From the records below, copy out exactly the lines from the one containing "url(#wetland-marsh); stroke: #7e765b;" to the one containing "#f7ecdd; stroke-width: 8", both included. Add nothing else.

Stored data entries =>
=== Section Start ===

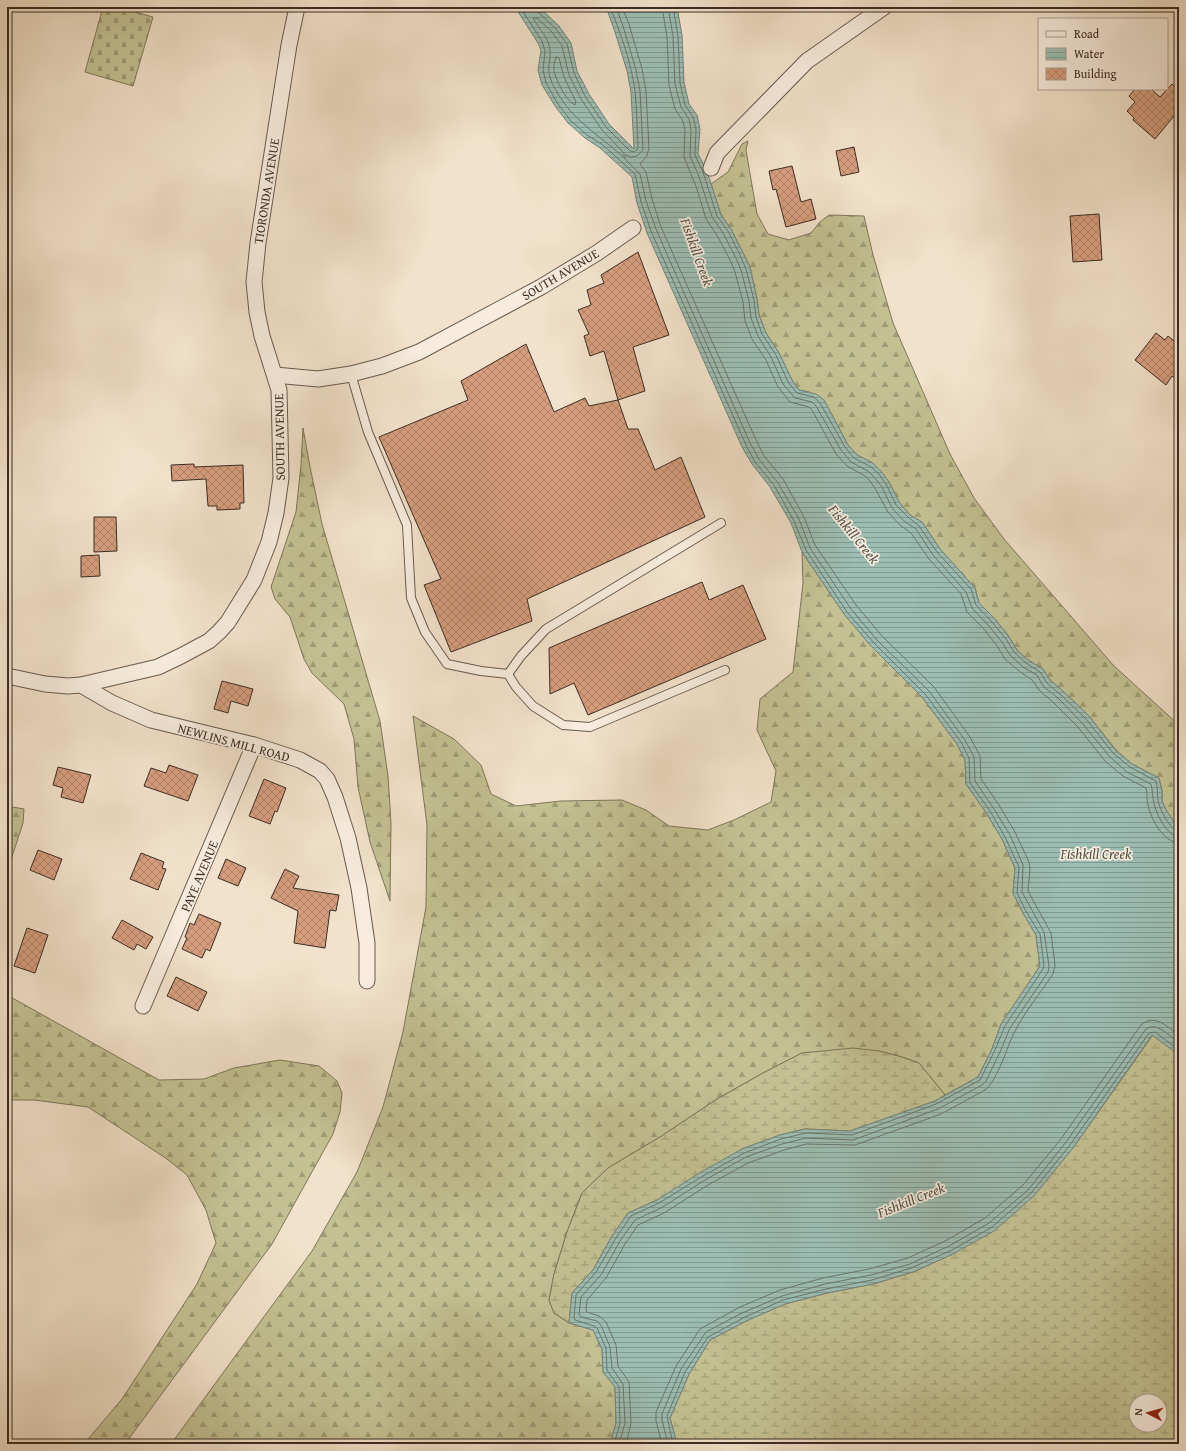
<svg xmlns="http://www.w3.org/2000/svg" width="1186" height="1451" font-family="'Gentium Book Plus',serif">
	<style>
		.forest { fill: url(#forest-firs); stroke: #7e765b }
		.wetland { fill: url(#wetland-marsh); stroke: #7e765b; fill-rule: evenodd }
		.cemetery { fill: url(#cemetery-stones); stroke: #7e765b }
		.water { fill: url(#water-rules); stroke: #75847a }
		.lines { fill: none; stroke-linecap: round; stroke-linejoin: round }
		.shore { stroke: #6b756c; stroke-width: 1 }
		.building { fill: url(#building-cross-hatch); stroke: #3a2c24 }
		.lane-casing { stroke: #685a4e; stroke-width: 10 }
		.street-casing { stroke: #685a4e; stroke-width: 17 }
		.lane { stroke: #f7ecdd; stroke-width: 8 }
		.street { stroke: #f7ecdd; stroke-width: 15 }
		.labels { text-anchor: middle; stroke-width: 3.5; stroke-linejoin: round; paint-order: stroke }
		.street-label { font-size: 13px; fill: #3a2c24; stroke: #f7ecdd }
		.water-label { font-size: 14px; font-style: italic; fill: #525048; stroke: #f7ecdd }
	</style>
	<defs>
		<pattern id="forest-firs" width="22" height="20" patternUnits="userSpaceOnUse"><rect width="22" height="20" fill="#c3c192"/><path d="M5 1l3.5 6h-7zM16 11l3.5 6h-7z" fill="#9f9d77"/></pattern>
		<pattern id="wetland-marsh" width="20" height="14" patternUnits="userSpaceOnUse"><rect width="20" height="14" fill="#c3c192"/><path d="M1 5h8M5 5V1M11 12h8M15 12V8" fill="none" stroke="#9f9d77"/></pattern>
		<pattern id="cemetery-stones" width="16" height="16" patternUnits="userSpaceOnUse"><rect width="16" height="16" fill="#c3c192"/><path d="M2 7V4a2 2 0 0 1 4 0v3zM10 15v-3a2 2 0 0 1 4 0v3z" fill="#9f9d77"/></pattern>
		<pattern id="water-rules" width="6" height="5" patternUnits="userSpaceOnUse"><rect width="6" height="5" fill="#9cbeb4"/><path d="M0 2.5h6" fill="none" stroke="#809b92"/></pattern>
		<pattern id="building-cross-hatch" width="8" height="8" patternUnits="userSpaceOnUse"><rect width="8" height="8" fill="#d79e7e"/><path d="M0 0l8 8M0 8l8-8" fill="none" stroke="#af8167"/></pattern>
	</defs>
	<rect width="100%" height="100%" fill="#f2e2cb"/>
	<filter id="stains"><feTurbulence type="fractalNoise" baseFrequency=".005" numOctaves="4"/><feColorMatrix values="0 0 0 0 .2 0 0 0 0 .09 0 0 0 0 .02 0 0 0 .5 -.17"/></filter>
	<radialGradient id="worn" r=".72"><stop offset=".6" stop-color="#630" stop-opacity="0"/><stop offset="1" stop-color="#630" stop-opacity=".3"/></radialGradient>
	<!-- forest -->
	<g class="forest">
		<polygon points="748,141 746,150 748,162 757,214 768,234 789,240 811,233 820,222 829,215 864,216 873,255 893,323 950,454 974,498 1004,539 1114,666 1179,725 1179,829 1166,810 1162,801 1162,791 1159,778 1132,764 1116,750 1089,716 1064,692 1050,680 1043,669 1028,660 1017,650 1009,637 995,619 979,603 975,588 940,549 922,522 910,515 899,502 889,482 873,463 857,455 848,445 824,400 809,392 799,390 792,380 779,353 766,333 759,315 757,299 750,267 731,229 721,215 711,184 728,172 742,144"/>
		<polygon points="303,428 310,467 322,524 380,721 388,776 391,823 390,901 370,842 358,787 354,739 344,704 312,673 304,659 290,617 275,599 271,587 296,512 301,465"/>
		<polygon points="802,552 844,614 871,646 922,697 957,744 965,760 966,784 987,814 1002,839 1015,868 1013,893 1024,915 1036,935 1040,966 1001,1024 992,1049 978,1077 945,1095 919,1063 902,1057 879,1051 802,1053 763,1073 717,1099 660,1137 608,1168 582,1193 567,1232 554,1274 549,1300 554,1313 569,1323 593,1330 602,1349 603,1372 615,1387 616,1423 610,1444 171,1444 312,1251 357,1172 383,1107 403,1032 426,907 427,825 413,716 454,739 481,765 491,794 516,806 561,801 622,800 646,810 669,826 708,830 734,820 771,802 776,771 757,730 760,699 793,672 803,583"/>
		<polygon points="7,806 24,809 23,823 7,872"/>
		<polygon points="7,995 159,1080 204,1079 234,1068 280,1060 319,1066 337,1081 342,1093 340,1112 333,1134 272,1244 125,1444 84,1444 122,1399 197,1284 216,1243 206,1210 187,1175 167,1159 88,1107 34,1100 7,1100"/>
	</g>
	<!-- wetland -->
	<g class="wetland">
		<path d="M 1153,1035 L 1179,1055 L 1179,1444 L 677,1444 L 670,1418 L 689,1374 L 710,1340 L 746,1321 L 785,1304 L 827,1293 L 873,1284 L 913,1272 L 953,1254 L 1073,1148 ZM 1136,1401 L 1160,1401 L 1160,1425 L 1136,1425 Z"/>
		<polygon points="853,1048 879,1051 902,1057 919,1063 945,1095 935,1101 850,1131 805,1129 780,1135 742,1149 657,1200 628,1213 612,1236 593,1270 572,1293 569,1323 554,1313 549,1300 554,1274 567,1232 582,1193 608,1168 660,1137 717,1099 763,1073 802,1053"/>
	</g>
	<!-- cemetery -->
	<polygon class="cemetery" points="103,7 117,7 153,17 133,86 85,72"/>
	<!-- water -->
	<polygon class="water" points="515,7 539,7 559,26 571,43 577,71 589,94 609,124 634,149 631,92 627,71 614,29 606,7 677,7 682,35 684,82 689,104 697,115 700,129 698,154 707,171 721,215 731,229 750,267 757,299 759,315 766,333 779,353 792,380 799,390 816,394 824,400 848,445 857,455 873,463 881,471 889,482 899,502 910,515 922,522 940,549 975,588 979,603 995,619 1009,637 1017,650 1028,660 1043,669 1050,680 1064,692 1089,716 1116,751 1132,764 1159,778 1162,791 1162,801 1166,810 1179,829 1179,1055 1152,1035 1073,1148 1034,1196 994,1231 953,1254 913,1272 873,1284 827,1293 785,1304 746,1321 710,1340 689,1374 670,1418 677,1444 610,1444 616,1423 615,1387 603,1372 602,1349 593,1330 569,1323 572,1293 593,1270 612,1236 628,1213 657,1200 701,1172 742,1149 780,1135 805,1129 850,1131 935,1101 978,1077 992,1049 1001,1024 1040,966 1036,935 1024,915 1013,893 1015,868 1002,839 987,814 966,784 965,760 957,744 922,697 871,646 844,614 802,552 791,523 770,487 752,464 742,447 647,233 637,203 632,177 600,148 585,138 568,123 555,106 542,85 538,70 541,50 538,43"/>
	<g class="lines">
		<!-- shore -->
		<g class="shore">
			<polyline points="520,7 542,41 545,51 543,70 546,83 558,104 571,121 587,135 603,145 635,174 641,202 651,231 746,445 755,462 774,485 794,521 806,550 847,612 874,643 925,694 961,742 969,758 970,783 990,811 1005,837 1019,867 1017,893 1027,913 1040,934 1044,966 1043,969 1005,1026 995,1050 980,1080 936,1104 852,1135 806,1133 781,1139 744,1153 703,1176 659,1203 631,1216 616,1238 596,1272 576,1295 574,1318 575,1320 594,1326 597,1328 606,1348 607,1370 619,1387 620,1424 614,1444"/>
			<path d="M 536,7 L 537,11 L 556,29 L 567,44 L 574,73 L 585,96 L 606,127 L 630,151 L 634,152 L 637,150 L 638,147 C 637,129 637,109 635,91 C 631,62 621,34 610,7"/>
			<polyline points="616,7 623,26 636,70 640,91 643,150 637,156 631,157 626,155 624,158 640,174 646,201 656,229 750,443 759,459 778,483 799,519 810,548 851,609 877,640 929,691 965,740 974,757 975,781 994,809 1010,835 1023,865 1022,892 1044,932 1049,966 1048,972 1010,1028 1000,1052 986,1081 982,1085 938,1109 853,1140 806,1138 782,1144 746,1157 705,1180 661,1208 635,1220 620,1241 601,1275 581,1297 579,1314 581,1317 597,1321 601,1325 610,1347 612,1368 623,1384 625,1423 619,1444"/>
			<path d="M 622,7 L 629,24 L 642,69 L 646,91 L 649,148 L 647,156 L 640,164 L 646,172 L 652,199 L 661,227 L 756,440 L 764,456 L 783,479 L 804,517 L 815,545 L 856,605 L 882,636 L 934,687 L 970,737 L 980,756 L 981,779 L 999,805 L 1015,832 L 1029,862 L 1030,869 L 1028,891 L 1051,933 L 1055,965 L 1053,974 C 1041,992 1024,1013 1015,1031 C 1007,1046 998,1080 985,1090 L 941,1114 L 855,1145 L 806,1144 L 784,1150 L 748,1163 L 708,1185 L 664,1213 L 638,1225 L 625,1244 L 606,1278 L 587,1300 L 586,1310 L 587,1312 L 599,1316 L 606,1322 L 616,1345 L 618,1366 L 629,1382 L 631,1423 L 626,1444"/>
			<path d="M 662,7 L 667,37 L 669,85 L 675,109 L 683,121 L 685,130 L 684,157 L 697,189 L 706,219 L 718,237 L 730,260 L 735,272 L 743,302 L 745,321 L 752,339 L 766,360 L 778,387 L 790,402 L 809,407 L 812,410 L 836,454 L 847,466 L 865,476 L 870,481 L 876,490 L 888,512 L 900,525 L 911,533 L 929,559 L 961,594 L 967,612 L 984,629 L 997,646 L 1005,659 L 1019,671 L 1032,680 L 1040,691 L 1054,703 L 1078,727 L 1106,762 L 1123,776 L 1146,788 C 1148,794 1146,799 1148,805 C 1151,819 1163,842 1179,843"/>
			<path d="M 668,7 L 673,36 L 675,84 L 681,107 L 689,119 L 691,130 L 690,156 L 698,174 L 712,217 L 723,233 L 736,258 L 741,270 L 749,301 L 751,318 L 758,336 L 771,357 L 783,384 L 795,398 L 812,402 L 816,406 L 841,450 L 851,462 L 868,471 L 874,477 L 882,487 L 892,508 L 904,521 L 916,529 L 933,555 L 966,592 L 972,608 L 988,625 L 1002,642 L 1010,655 L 1023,667 L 1037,675 L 1043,686 L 1058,698 L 1082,723 L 1110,757 L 1127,772 L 1151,784 C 1153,791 1152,797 1154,803 C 1156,814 1167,836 1179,837"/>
			<path d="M 673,7 L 678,36 L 680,83 L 685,105 L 693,117 L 696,129 L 695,155 L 703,172 L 717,216 L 728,231 L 740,255 L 746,269 L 754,300 L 756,317 L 762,334 L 776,355 L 788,382 L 797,393 L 814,397 L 820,403 L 845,447 L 854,458 L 871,467 L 878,473 L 886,484 L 896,505 L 908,517 L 919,526 L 937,552 L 971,589 L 976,605 L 992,622 L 1006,639 L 1014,652 L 1026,663 L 1040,672 L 1047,683 L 1061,695 L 1086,719 L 1113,753 L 1130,767 L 1156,781 C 1158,788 1157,794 1158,800 C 1159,809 1171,831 1179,832"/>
			<path d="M 534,18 L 537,18 L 552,32 L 562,46 L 569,75 L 581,99 L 602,130 L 624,153 L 624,156 L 622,156 C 598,134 575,122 558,94 C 556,89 552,85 551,80 C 546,67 551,62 550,50 C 549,39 540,29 534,20 Z"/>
			<path d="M 556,57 L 559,58 L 564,77 L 576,102 L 575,105 C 567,102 555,79 554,70 C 553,66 555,61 556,57 Z"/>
			<path d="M 662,1444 L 656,1421 L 656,1412 L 676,1366 L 700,1329 L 740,1307 L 780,1290 L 823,1278 L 869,1269 L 908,1258 L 947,1240 L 985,1218 L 1023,1185 L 1061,1139 L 1141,1025 C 1155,1013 1168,1027 1179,1036"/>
			<path d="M 668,1444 L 662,1420 L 662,1414 L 681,1369 L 706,1332 L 742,1313 L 782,1296 L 825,1284 L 871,1275 L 910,1264 L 949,1246 L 989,1223 L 1028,1190 L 1066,1142 L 1146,1029 C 1157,1021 1170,1037 1179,1043"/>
			<polyline points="673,1444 667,1416 685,1372 708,1337 745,1317 783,1300 826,1289 872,1280 911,1268 952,1250 992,1227 1031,1193 1070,1145 1149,1033 1155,1032 1179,1050"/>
		</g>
	</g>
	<!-- building -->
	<g class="building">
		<polygon points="1172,84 1179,90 1179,110 1155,139 1133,120 1134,118 1127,111 1135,102 1129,96 1135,89 1151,89 1160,97"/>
		<polygon points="854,147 859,172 841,176 836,151"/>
		<polygon points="792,166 801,202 811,199 816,219 786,227 776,189 773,190 769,171"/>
		<polygon points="1099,214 1102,260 1073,262 1070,216"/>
		<polygon points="638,252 669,335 633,347 645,391 618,400 604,351 590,356 584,336 589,334 578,310 591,305 587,290 604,283 601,275"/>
		<polygon points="1156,333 1165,340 1168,336 1179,345 1179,381 1172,376 1166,385 1135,360"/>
		<polygon points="526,344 554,412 585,398 589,406 618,400 628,429 638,429 655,470 681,457 705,517 527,599 532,621 451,652 424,585 441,579 379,437 468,400 461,381"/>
		<polygon points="194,464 194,467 243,465 244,503 240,503 240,509 217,510 217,506 208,506 206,479 172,481 171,465"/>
		<polygon points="94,517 116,517 117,551 94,552"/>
		<polygon points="99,555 100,576 81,577 81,556"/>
		<polygon points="702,582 709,600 743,585 766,639 588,715 574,683 550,694 549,648"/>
		<polygon points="222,681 253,689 248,706 231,701 228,713 214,709"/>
		<polygon points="169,765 198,775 188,801 144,786 151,768 166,773"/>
		<polygon points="58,767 91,775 83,803 61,797 63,788 53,785"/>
		<polygon points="264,779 286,788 277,812 275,811 270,824 249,816"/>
		<polygon points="38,850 62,859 54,880 30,870"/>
		<polygon points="141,853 164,862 162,868 166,869 158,890 130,879"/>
		<polygon points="226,859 246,868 238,886 218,878"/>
		<polygon points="285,869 299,876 293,888 339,895 336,911 330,910 325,948 294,943 298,911 271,898"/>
		<polygon points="199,914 221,923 210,951 206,949 202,958 182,949 187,938 185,937 190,923 194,925"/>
		<polygon points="122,920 153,937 146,949 137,944 134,950 112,938"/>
		<polygon points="27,928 48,935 35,973 14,966"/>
		<polygon points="176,977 207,992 198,1011 167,996"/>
	</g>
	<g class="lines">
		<!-- lane casing -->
		<g class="lane-casing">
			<g id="lane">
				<polyline points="351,374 368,432 407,525 411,598 425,632 447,664 481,671 508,674 516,687 533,706 563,725 590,727 725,670"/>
				<polyline points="508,674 521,656 546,629 721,523"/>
			</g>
		</g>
		<!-- street casing -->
		<g class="street-casing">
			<g id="street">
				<polyline points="711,168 717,153 807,61 884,7"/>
				<polyline points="275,375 318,379 351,374 382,366 419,352 541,287 597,253 633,228"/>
				<polyline points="7,676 45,684 68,686 81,685 158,667 181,656 209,641 219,632 228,622 254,580 269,542 276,513 281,478 279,390 262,336 257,312 254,282 258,243 289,45 297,7"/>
				<polyline points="81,685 112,703 151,720 254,745 300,760 320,771 327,779 335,797 348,838 359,888 367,943 367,981"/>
				<polyline points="143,1006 254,745"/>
			</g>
		</g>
		<!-- lane -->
		<use href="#lane" class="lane"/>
		<!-- street -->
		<use href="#street" class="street"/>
	</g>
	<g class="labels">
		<!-- street labels -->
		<g class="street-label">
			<text transform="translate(266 191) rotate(-81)" y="5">TIORONDA AVENUE</text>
			<text transform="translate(560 274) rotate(-31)" y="5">SOUTH AVENUE</text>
			<text transform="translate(279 437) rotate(-91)" y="5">SOUTH AVENUE</text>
			<text transform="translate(234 742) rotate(15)" y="5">NEWLINS MILL ROAD</text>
			<text transform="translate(199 876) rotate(-67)" y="5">PAYE AVENUE</text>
		</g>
		<!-- water labels -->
		<g class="water-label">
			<text transform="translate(697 252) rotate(70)" y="5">Fishkill Creek</text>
			<text transform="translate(854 534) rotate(51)" y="5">Fishkill Creek</text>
			<text x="1096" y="859">Fishkill Creek</text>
			<text transform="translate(911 1200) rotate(-22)" y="5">Fishkill Creek</text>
		</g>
	</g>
	<!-- margin -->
	<rect width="1186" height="1451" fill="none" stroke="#f2e2cb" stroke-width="24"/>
	<rect x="8" y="8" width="1170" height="1435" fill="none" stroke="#3a2c24" stroke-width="2"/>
	<rect x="12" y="12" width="1162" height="1427" fill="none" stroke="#3a2c24"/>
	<!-- legend -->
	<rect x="1038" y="18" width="130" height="72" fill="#f7ecdd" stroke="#ab9f93"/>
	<rect x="1046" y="31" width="20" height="6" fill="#f7ecdd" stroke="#ab9f93"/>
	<text x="1074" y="38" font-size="12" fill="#3a2c24">Road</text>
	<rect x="1046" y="48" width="20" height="12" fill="url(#water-rules)" stroke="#ab9f93"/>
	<text x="1074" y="58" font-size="12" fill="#3a2c24">Water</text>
	<rect x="1046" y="68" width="20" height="12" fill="url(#building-cross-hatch)" stroke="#ab9f93"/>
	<text x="1074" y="78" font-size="12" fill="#3a2c24">Building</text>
	<!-- north arrow -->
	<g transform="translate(1148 1413) rotate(276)"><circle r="19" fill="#f7ecdd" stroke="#ab9f93"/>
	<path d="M0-3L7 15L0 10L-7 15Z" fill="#8f2418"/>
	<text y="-6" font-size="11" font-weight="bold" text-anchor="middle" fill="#3a2c24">N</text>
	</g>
	<rect width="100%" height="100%" filter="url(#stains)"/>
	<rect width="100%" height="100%" fill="url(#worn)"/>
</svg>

=== Section End ===

Finished task =>
		.wetland { fill: url(#wetland-marsh); stroke: #7e765b; fill-rule: evenodd }
		.cemetery { fill: url(#cemetery-stones); stroke: #7e765b }
		.water { fill: url(#water-rules); stroke: #75847a }
		.lines { fill: none; stroke-linecap: round; stroke-linejoin: round }
		.shore { stroke: #6b756c; stroke-width: 1 }
		.building { fill: url(#building-cross-hatch); stroke: #3a2c24 }
		.lane-casing { stroke: #685a4e; stroke-width: 10 }
		.street-casing { stroke: #685a4e; stroke-width: 17 }
		.lane { stroke: #f7ecdd; stroke-width: 8 }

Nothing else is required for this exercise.